Extracted data entries:
========================================

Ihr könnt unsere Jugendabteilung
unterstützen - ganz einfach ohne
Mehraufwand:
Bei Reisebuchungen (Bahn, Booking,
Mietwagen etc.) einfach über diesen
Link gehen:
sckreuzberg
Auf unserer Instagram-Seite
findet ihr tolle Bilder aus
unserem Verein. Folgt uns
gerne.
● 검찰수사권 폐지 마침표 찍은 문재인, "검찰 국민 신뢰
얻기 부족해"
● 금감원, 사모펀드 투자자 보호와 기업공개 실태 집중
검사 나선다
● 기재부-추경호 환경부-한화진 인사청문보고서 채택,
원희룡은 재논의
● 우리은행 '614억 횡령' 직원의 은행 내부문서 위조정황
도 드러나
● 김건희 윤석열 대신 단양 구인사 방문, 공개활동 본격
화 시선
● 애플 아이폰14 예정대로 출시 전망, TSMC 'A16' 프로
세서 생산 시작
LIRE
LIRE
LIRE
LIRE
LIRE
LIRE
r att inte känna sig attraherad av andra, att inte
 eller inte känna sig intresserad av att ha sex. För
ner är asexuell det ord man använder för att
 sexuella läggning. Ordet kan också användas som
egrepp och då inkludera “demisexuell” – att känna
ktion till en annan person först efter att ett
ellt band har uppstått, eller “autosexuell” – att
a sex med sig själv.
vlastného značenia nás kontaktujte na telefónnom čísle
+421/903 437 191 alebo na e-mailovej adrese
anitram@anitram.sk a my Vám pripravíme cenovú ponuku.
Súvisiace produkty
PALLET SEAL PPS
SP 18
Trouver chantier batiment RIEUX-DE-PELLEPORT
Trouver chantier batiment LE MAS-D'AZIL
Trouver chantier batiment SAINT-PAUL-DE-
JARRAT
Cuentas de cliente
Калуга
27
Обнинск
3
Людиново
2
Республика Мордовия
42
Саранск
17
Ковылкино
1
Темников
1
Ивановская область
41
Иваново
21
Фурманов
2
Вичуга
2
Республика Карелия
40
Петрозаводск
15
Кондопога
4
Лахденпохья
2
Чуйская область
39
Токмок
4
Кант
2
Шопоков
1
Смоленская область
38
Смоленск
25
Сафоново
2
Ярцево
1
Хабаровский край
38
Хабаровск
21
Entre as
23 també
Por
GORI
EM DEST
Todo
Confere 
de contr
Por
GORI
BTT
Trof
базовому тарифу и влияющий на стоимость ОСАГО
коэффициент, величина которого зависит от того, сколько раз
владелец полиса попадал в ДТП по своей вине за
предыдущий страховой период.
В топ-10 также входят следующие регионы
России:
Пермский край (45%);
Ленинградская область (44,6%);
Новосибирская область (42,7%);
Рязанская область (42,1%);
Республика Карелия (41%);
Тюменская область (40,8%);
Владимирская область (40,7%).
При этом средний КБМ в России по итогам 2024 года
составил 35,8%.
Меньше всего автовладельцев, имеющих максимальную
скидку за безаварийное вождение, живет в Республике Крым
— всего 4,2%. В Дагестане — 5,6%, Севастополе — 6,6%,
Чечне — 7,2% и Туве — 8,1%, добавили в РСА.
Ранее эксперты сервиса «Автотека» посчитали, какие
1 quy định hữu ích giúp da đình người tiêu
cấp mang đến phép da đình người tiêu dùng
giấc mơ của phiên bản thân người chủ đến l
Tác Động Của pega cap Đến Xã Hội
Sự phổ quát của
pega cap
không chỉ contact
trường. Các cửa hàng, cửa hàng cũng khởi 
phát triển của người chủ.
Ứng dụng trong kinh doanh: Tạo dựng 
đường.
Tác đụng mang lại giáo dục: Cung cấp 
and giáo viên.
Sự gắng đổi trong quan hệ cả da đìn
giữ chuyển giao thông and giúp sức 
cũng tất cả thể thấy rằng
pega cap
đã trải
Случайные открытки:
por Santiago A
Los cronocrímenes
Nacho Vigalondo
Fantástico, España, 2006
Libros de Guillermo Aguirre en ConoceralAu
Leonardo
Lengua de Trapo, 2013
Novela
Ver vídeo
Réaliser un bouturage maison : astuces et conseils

========================================

__EXERCISE GOAL__. Write out the items from the first line through the line containing "ner är asexuell det ord man använder för att", inclusive, swapping "Jugendabteilung" for "Seniorenabteilung" and changing nothing else. Give only those lines.

__RESPONSE FOR THIS EXERCISE__.
Ihr könnt unsere Seniorenabteilung
unterstützen - ganz einfach ohne
Mehraufwand:
Bei Reisebuchungen (Bahn, Booking,
Mietwagen etc.) einfach über diesen
Link gehen:
sckreuzberg
Auf unserer Instagram-Seite
findet ihr tolle Bilder aus
unserem Verein. Folgt uns
gerne.
● 검찰수사권 폐지 마침표 찍은 문재인, "검찰 국민 신뢰
얻기 부족해"
● 금감원, 사모펀드 투자자 보호와 기업공개 실태 집중
검사 나선다
● 기재부-추경호 환경부-한화진 인사청문보고서 채택,
원희룡은 재논의
● 우리은행 '614억 횡령' 직원의 은행 내부문서 위조정황
도 드러나
● 김건희 윤석열 대신 단양 구인사 방문, 공개활동 본격
화 시선
● 애플 아이폰14 예정대로 출시 전망, TSMC 'A16' 프로
세서 생산 시작
LIRE
LIRE
LIRE
LIRE
LIRE
LIRE
r att inte känna sig attraherad av andra, att inte
 eller inte känna sig intresserad av att ha sex. För
ner är asexuell det ord man använder för att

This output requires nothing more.